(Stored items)
════════════════════
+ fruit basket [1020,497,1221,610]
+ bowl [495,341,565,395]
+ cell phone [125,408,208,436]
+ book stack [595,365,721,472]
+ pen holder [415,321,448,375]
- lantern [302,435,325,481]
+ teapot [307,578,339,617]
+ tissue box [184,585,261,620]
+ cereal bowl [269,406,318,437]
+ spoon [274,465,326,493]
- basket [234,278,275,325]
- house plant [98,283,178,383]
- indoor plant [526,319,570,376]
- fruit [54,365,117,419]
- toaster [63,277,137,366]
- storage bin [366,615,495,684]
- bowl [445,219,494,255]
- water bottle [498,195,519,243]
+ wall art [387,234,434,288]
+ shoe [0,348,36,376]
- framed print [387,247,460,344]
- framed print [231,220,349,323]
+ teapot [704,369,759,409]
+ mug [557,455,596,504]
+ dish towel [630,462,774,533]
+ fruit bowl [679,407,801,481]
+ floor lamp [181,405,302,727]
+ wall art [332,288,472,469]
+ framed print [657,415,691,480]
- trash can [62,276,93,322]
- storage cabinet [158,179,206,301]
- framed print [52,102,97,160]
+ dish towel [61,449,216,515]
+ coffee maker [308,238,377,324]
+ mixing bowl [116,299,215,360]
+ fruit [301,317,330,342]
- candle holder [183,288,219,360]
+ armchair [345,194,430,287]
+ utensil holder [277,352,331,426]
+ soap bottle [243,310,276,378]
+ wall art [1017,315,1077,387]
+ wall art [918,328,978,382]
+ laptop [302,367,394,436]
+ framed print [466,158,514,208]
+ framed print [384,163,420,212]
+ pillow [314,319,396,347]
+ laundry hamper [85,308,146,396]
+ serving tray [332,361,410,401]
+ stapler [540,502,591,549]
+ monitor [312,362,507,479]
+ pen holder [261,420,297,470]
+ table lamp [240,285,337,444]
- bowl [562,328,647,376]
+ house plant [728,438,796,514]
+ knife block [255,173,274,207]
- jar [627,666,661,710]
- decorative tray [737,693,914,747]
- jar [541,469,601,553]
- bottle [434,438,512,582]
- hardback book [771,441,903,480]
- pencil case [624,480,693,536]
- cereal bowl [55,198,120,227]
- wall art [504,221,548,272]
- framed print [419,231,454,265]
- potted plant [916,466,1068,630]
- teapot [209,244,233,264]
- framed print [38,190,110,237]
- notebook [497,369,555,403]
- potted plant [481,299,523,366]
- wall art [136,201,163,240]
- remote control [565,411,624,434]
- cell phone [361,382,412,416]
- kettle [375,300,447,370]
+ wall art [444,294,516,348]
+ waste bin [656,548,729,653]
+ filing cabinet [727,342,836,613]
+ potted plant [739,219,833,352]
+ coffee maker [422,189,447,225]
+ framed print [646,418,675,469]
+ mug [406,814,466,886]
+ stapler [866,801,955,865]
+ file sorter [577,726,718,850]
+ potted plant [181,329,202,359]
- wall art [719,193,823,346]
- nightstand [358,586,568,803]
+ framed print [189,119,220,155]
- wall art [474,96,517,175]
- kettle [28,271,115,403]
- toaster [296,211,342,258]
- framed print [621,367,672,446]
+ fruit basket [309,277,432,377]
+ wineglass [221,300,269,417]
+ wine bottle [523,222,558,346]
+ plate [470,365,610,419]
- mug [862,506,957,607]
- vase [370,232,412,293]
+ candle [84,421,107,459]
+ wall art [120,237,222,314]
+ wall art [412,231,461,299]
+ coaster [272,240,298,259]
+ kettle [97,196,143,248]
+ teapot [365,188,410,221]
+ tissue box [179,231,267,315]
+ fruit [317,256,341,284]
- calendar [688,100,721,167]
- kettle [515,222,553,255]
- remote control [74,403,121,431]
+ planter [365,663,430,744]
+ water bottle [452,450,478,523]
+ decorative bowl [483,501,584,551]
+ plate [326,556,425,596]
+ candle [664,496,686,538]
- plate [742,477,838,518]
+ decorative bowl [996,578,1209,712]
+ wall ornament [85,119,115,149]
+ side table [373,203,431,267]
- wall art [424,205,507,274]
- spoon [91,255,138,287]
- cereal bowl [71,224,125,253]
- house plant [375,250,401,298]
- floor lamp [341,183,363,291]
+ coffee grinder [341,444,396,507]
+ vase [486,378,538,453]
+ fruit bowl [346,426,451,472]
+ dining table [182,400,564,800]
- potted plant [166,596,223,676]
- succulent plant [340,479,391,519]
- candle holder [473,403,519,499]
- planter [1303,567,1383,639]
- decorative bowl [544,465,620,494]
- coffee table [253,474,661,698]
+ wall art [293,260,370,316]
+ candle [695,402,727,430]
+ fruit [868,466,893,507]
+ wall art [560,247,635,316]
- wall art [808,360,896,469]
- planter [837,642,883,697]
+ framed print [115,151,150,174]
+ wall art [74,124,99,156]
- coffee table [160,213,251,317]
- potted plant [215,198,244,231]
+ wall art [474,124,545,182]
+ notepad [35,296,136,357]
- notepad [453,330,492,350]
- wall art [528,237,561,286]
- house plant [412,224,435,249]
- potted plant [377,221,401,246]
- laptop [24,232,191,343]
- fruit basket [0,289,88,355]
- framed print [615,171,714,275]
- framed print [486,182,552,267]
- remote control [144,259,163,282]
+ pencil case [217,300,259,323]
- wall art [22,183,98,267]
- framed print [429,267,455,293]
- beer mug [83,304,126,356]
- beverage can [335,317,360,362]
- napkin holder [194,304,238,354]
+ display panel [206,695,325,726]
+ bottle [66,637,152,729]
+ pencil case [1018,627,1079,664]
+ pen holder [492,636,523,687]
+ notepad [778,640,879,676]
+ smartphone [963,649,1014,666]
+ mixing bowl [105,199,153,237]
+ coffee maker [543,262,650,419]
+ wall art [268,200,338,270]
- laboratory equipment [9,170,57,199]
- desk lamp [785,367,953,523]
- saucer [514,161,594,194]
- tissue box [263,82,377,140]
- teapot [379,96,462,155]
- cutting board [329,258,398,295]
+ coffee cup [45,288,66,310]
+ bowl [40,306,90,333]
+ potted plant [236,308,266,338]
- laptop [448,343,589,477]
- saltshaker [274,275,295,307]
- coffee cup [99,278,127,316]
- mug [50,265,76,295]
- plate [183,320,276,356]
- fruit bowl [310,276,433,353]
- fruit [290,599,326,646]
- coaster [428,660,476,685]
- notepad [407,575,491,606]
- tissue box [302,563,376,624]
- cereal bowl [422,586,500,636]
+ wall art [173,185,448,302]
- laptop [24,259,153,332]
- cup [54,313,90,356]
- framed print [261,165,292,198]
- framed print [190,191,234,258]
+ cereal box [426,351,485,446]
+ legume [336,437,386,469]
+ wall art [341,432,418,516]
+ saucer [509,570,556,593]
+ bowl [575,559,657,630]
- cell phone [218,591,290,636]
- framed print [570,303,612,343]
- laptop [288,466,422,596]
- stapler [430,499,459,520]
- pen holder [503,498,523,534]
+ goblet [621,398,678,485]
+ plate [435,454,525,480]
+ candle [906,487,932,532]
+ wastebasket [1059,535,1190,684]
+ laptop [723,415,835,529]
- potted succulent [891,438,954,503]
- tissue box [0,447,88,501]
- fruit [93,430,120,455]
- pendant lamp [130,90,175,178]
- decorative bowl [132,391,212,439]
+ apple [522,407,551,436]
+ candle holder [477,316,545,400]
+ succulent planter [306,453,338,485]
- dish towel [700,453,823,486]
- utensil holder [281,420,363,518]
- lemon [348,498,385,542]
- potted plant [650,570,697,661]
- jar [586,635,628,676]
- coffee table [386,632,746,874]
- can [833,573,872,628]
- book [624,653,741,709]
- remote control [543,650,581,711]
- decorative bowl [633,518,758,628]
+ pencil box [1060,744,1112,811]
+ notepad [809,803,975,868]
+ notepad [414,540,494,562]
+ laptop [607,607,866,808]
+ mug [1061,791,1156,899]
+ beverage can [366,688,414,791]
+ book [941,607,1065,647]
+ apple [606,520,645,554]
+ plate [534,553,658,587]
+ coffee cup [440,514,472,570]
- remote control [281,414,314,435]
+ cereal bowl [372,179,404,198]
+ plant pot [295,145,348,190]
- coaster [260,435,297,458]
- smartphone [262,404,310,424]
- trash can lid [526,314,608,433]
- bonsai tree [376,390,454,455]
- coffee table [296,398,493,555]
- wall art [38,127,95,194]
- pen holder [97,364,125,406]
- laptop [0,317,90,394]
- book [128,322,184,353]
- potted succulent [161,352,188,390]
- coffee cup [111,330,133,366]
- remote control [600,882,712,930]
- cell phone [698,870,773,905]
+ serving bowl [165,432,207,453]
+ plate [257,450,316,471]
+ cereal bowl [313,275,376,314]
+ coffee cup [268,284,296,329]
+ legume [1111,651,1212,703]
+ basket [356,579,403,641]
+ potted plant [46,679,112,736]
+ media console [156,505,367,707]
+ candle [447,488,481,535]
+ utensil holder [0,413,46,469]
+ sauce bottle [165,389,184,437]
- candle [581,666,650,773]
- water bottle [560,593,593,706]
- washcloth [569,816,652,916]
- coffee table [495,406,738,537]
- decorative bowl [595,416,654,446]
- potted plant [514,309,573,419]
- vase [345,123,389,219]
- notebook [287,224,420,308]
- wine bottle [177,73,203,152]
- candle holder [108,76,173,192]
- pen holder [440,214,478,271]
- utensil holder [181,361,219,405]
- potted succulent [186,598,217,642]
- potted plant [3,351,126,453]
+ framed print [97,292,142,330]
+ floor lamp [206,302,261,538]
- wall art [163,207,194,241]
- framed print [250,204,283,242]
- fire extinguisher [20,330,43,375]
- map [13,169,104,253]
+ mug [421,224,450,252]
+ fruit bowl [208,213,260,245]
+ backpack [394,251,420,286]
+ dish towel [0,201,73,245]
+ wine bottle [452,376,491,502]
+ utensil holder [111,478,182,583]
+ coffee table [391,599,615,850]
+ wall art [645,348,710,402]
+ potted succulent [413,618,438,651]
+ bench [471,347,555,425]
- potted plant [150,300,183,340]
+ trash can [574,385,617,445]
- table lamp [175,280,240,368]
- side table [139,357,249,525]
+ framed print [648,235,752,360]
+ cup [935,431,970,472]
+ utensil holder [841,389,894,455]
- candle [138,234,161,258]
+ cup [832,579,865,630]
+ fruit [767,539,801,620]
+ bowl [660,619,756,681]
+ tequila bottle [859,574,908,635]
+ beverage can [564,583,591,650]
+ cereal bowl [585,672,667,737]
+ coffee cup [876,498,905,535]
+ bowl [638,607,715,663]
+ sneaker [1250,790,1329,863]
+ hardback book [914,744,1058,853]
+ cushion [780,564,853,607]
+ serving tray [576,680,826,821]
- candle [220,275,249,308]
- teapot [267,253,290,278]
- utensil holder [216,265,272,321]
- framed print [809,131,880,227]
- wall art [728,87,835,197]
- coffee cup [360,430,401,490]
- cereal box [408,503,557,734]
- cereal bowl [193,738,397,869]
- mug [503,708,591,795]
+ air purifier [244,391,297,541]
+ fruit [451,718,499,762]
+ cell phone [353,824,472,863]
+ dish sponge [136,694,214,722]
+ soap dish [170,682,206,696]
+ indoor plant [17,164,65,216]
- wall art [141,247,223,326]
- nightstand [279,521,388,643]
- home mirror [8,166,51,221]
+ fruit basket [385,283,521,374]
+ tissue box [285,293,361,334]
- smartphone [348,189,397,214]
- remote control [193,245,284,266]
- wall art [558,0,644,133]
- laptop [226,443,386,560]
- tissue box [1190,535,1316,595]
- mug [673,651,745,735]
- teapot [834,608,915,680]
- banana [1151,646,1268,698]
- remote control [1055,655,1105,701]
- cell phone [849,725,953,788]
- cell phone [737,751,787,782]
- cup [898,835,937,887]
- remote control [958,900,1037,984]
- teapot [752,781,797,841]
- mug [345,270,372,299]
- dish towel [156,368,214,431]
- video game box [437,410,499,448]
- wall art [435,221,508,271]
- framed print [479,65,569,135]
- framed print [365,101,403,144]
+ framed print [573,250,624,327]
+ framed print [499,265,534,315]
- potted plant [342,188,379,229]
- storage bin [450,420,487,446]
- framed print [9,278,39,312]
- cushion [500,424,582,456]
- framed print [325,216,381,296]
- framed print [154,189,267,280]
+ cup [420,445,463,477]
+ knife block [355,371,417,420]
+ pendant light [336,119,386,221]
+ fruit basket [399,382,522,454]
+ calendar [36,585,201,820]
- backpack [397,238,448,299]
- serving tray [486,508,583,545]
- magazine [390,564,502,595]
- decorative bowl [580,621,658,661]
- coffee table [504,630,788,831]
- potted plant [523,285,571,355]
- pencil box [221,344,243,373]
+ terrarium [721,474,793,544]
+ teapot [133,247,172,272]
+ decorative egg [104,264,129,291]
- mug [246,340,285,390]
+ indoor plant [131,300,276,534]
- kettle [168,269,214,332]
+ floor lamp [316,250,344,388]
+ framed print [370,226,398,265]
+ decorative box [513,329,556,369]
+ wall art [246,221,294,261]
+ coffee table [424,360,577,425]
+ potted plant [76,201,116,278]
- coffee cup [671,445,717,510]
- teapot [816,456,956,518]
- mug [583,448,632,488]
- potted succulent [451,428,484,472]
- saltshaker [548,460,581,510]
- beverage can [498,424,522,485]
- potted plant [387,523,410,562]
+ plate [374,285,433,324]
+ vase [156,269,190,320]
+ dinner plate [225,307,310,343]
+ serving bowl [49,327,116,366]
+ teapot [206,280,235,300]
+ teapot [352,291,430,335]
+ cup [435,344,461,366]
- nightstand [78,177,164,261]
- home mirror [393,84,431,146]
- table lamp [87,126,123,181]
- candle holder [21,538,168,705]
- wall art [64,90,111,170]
════════════════════
## Assigned task:
In the entries above, the lines between the one holding "knife block [255,173,274,207]" and the one holding "- wall art [474,96,517,175]", inclusive, are to be printed exactly as written, and those alone.

## Reply to the task:
+ knife block [255,173,274,207]
- jar [627,666,661,710]
- decorative tray [737,693,914,747]
- jar [541,469,601,553]
- bottle [434,438,512,582]
- hardback book [771,441,903,480]
- pencil case [624,480,693,536]
- cereal bowl [55,198,120,227]
- wall art [504,221,548,272]
- framed print [419,231,454,265]
- potted plant [916,466,1068,630]
- teapot [209,244,233,264]
- framed print [38,190,110,237]
- notebook [497,369,555,403]
- potted plant [481,299,523,366]
- wall art [136,201,163,240]
- remote control [565,411,624,434]
- cell phone [361,382,412,416]
- kettle [375,300,447,370]
+ wall art [444,294,516,348]
+ waste bin [656,548,729,653]
+ filing cabinet [727,342,836,613]
+ potted plant [739,219,833,352]
+ coffee maker [422,189,447,225]
+ framed print [646,418,675,469]
+ mug [406,814,466,886]
+ stapler [866,801,955,865]
+ file sorter [577,726,718,850]
+ potted plant [181,329,202,359]
- wall art [719,193,823,346]
- nightstand [358,586,568,803]
+ framed print [189,119,220,155]
- wall art [474,96,517,175]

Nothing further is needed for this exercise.